Il s’agit, dans un marché largement dématérialisé, d’une surtransposition inutile ayant pour conséquence de conduire les voyagistes français à payer des cotisations d’assurance plus élevées que celles de leurs concurrents étrangers dont les pays ont, sans exception, opté pour une transposition fidèle de la directive.
La directive du 25 novembre 2015, qui abroge la précédente, prévoit un régime d’harmonisation maximale (art. 4) au terme duquel « les Etats membres s’abstiennent de maintenir ou d’introduire, dans leur droit national, des dispositions s’écartant de celles fixées par la présente Directive, notamment des dispositions plus strictes ou plus souples visant à assurer un niveau différente de protection des voyageurs ».
L’article 13§1 de la directive 2015/2302/UE qui traite de la responsabilité de l’exécution du forfait touristique ne mentionne nulle part une notion de responsabilité de plein droit : « Les États membres veillent à ce que l'organisateur soit responsable de l'exécution des services de voyage compris dans le contrat de voyage à forfait, indépendamment du fait que ces services doivent être exécutés par lui-même ou par d'autres prestataires de services de voyage. Les États membres peuvent conserver ou introduire dans leur droit national des dispositions en vertu desquelles le détaillant est aussi responsable de l'exécution du forfait (…). » Le maintien de ce régime dans le code du tourisme, dans le cadre de la transposition de cette directive, pose donc un problème juridique.
La disparition de la responsabilité « de plein droit » n’entraînera pas une moindre protection du consommateur par rapport à la situation actuelle.
Le consommateur pourra, tout autant qu’aujourd’hui, mettre en œuvre la responsabilité des professionnels en cas de manquements de ceux-ci à leurs obligations contractuelles ou de manquements aux obligations que la jurisprudence a mis à la charge des agences de voyages (conseil, sécurité, assistance, prudence et diligence dans le choix des prestataires …).
Le professionnel sera donc débiteur de fautes présumées, étant responsable de l’élaboration ou la vente des prestations touristiques.

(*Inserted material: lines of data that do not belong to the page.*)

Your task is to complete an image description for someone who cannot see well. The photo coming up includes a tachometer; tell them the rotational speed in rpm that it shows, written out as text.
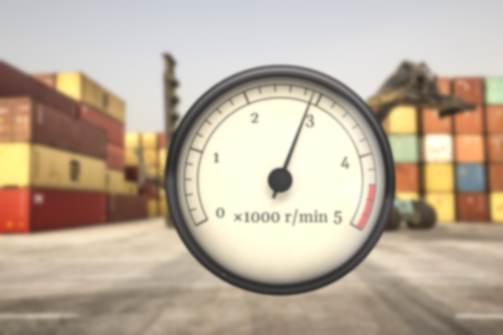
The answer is 2900 rpm
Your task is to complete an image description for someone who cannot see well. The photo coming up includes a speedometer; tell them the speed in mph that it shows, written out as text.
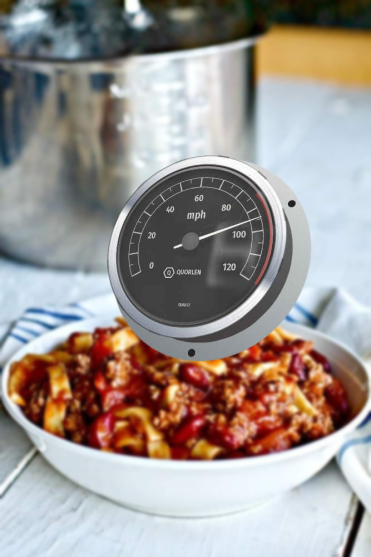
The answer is 95 mph
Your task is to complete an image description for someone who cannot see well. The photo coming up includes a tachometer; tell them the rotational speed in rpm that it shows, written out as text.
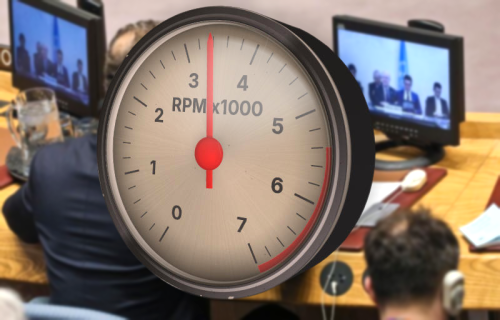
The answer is 3400 rpm
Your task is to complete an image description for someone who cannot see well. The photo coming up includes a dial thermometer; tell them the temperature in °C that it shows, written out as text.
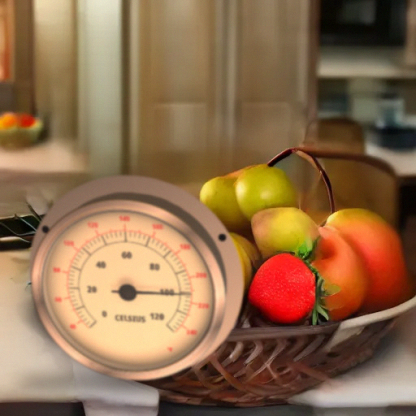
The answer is 100 °C
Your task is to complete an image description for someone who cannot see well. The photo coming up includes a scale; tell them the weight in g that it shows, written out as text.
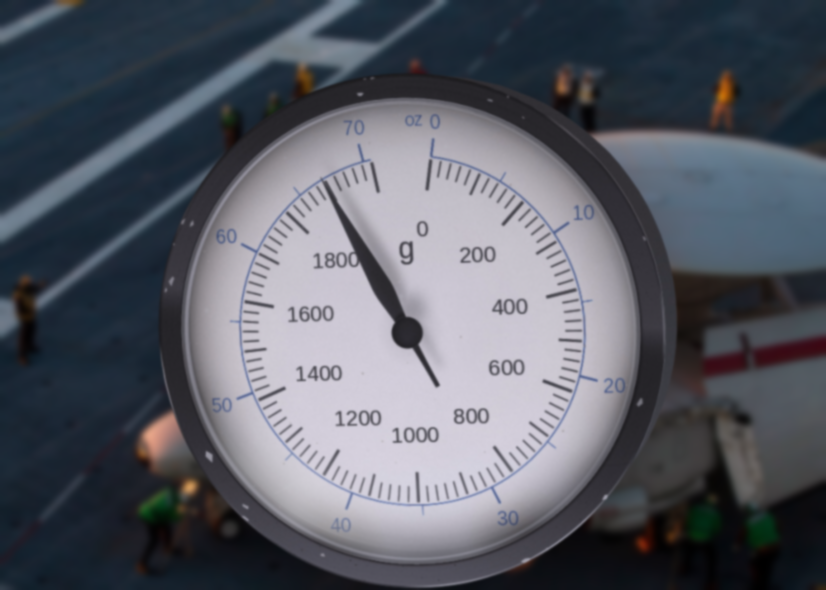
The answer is 1900 g
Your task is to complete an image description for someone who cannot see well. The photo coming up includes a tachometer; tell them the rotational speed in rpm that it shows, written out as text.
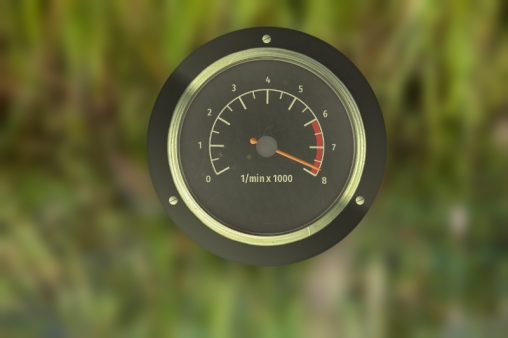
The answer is 7750 rpm
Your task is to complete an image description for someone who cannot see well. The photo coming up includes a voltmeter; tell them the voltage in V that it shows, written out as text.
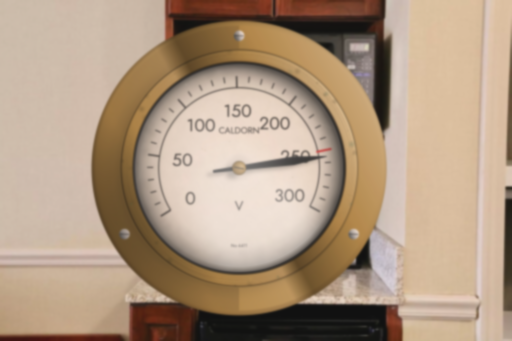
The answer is 255 V
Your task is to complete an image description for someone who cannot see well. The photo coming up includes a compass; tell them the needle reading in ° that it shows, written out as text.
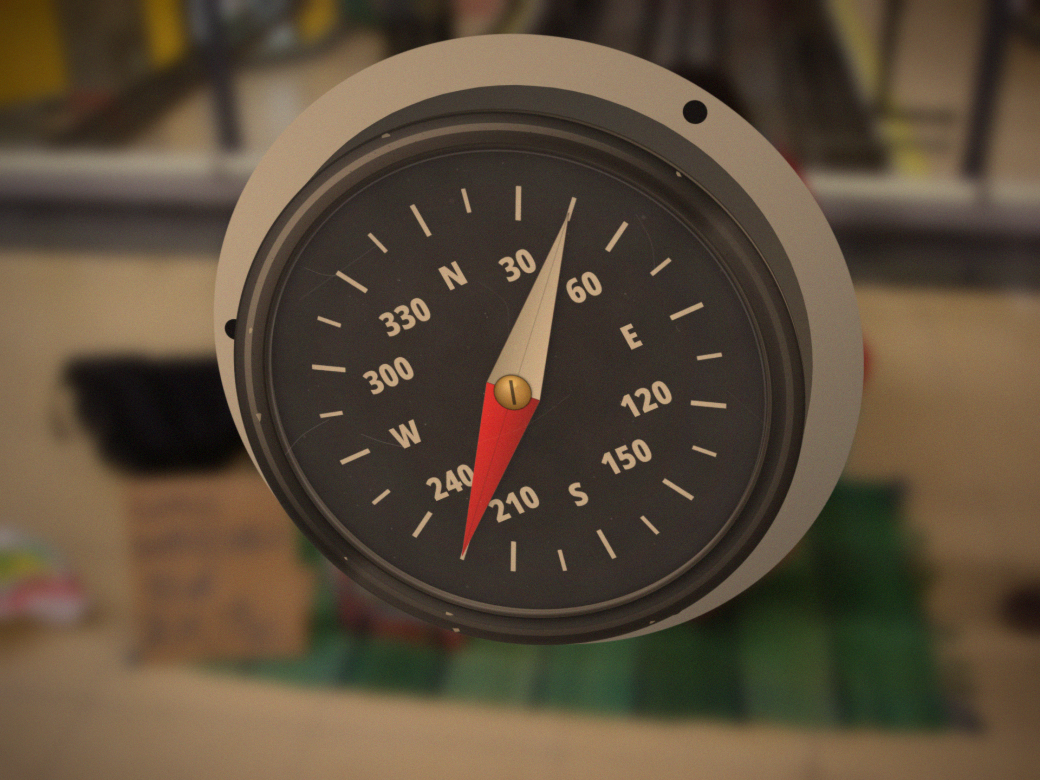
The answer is 225 °
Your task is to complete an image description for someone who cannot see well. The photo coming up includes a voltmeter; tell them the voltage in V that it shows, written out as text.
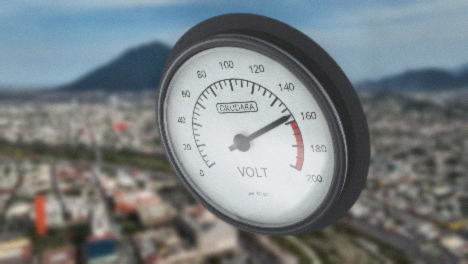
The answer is 155 V
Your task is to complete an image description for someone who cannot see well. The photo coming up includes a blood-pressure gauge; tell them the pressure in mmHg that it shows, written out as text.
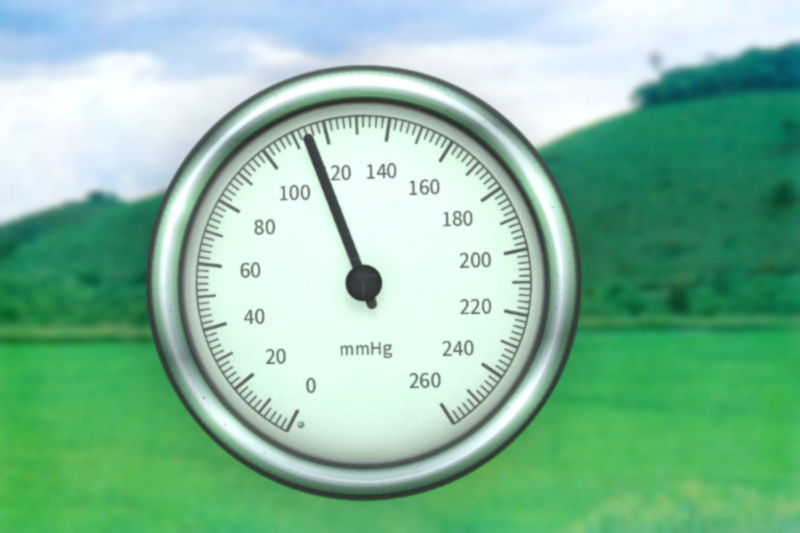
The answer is 114 mmHg
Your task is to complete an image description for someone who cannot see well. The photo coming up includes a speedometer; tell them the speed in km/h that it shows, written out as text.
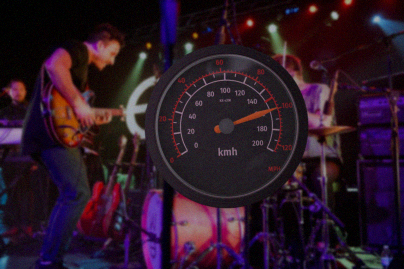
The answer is 160 km/h
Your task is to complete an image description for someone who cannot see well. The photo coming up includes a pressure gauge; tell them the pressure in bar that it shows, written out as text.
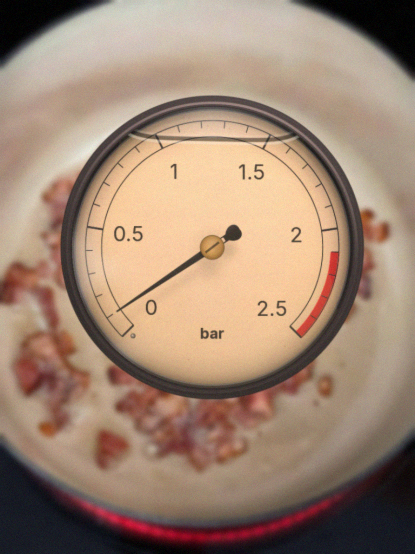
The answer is 0.1 bar
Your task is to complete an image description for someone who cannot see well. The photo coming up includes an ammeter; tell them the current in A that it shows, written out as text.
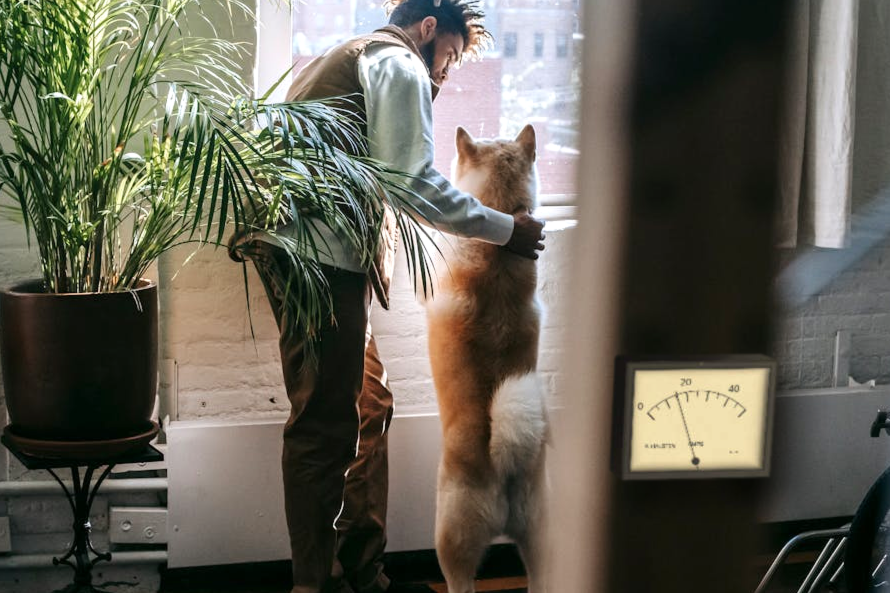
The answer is 15 A
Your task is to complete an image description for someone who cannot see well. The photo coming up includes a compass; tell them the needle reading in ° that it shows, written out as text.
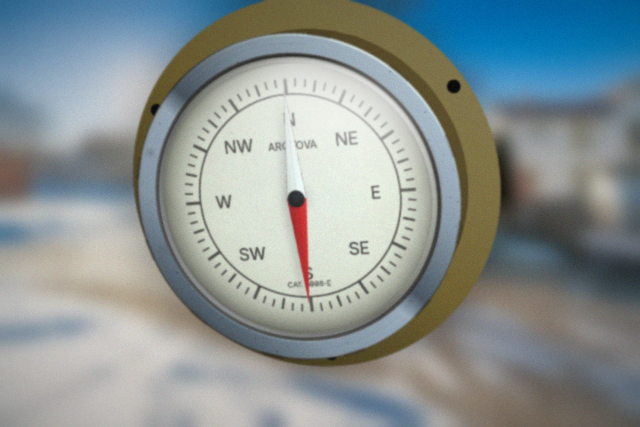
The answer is 180 °
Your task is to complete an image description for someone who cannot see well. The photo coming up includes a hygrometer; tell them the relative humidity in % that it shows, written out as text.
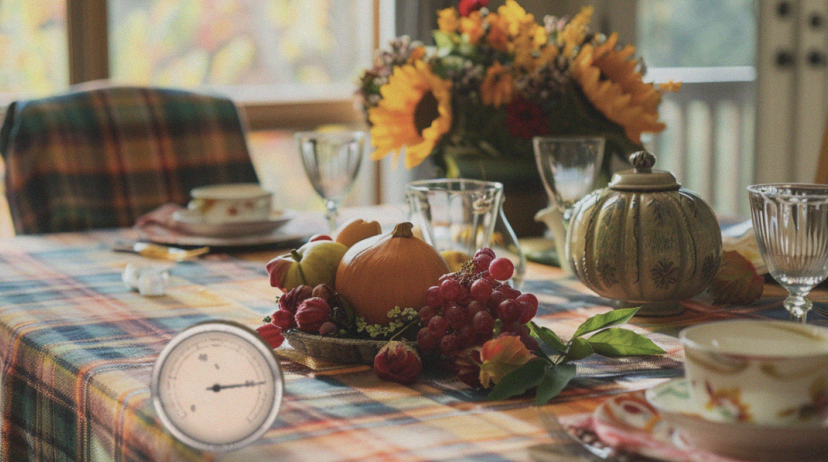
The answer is 80 %
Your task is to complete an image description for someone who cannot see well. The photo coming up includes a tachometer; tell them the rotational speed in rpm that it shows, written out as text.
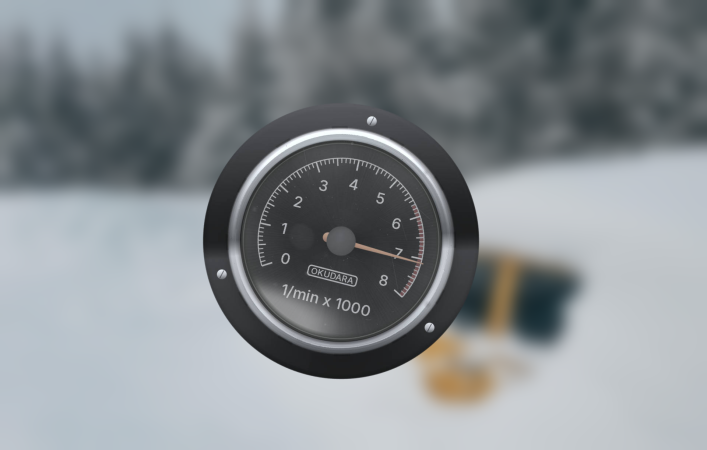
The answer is 7100 rpm
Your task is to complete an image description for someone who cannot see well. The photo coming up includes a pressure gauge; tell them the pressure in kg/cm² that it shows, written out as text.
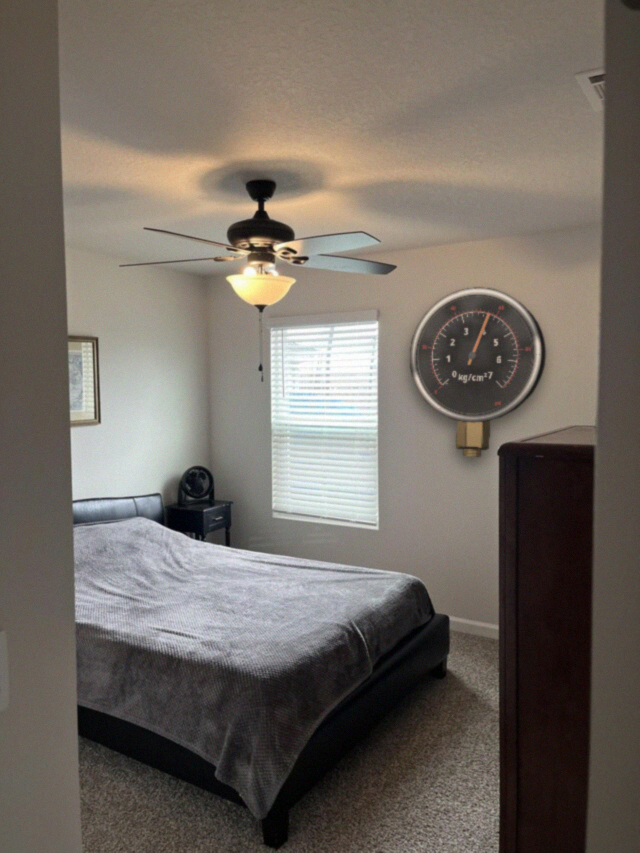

Cela signifie qu’il sera le premier mis en cause par le consommateur et ne pourra, le cas échéant, s’exonérer de sa responsabilité que dans la limite des moyens énumérés par la directive : fait du client, d’un tiers ou circonstances exceptionnelles et inévitables.
La disparition de la responsabilité « de plein droit » évitera aux juges de condamner systématiquement l'agence alors qu'aucune faute n'a pu être démontrée, comme par exemple dans les accidents de ski, au seul motif que l’activité sportive a été vendue avec un forfait touristique. Pour les juges, le participant à une activité sportive bénéficie d'une protection différente selon que l'activité est vendue avec un forfait touristique ou non. Cette jurisprudence rend l'organisateur responsable du préjudice subi par le client, alors même qu'aucun manquement n'a été commis, ni par l'organisateur du séjour, ni par son éventuel prestataire. Le juge se contente de constater que l'accident a eu lieu lors d'une activité sportive vendue par l’organisateur pour entrer en voie de condamnation. Les activités sportives ne sont pas seulement en cause. Par exemple, la responsabilité de plein droit du tour-opérateur a été retenue pour le cas de la chute d’une cliente dans un escalier à Agadir (Maroc), en raison du caractère rustique des marches en grès de l’escalier alors que la cliente était libre de ses mouvements. Les juges exigent du professionnel qu’il démontre la faute du client, ce qui est parfois impossible.
La responsabilité de plein droit est une source de distorsion de concurrence au détriment des professionnels français du voyage avec les opérateurs de voyage des autres Etats membres :
Elle accroit le montant de la police d’assurance pour les professionnels, organisateurs et détaillants, ce qui est un facteur de renchérissement du prix pour le consommateur. Le même séjour sera vendu plus cher en France qu’en Espagne ou en Allemagne. Grâce à internet, la mobilité du consommateur est généralisée : le consommateur français n’a plus de réticence à acheter un forfait touristique proposé par une agence en ligne espagnole, surtout si les informations sont en français, au lieu d’un opérateur hexagonal.
De plus, les tour-opérateurs et agences de voyages français sont confrontés à la disparition progressive des assureurs de responsabilité civile professionnelle. Il n’existe plus aujourd’hui que deux compagnies qui acceptent d’assurer les nouveaux entrants.
NB :La présente rectification porte sur la liste des signataires.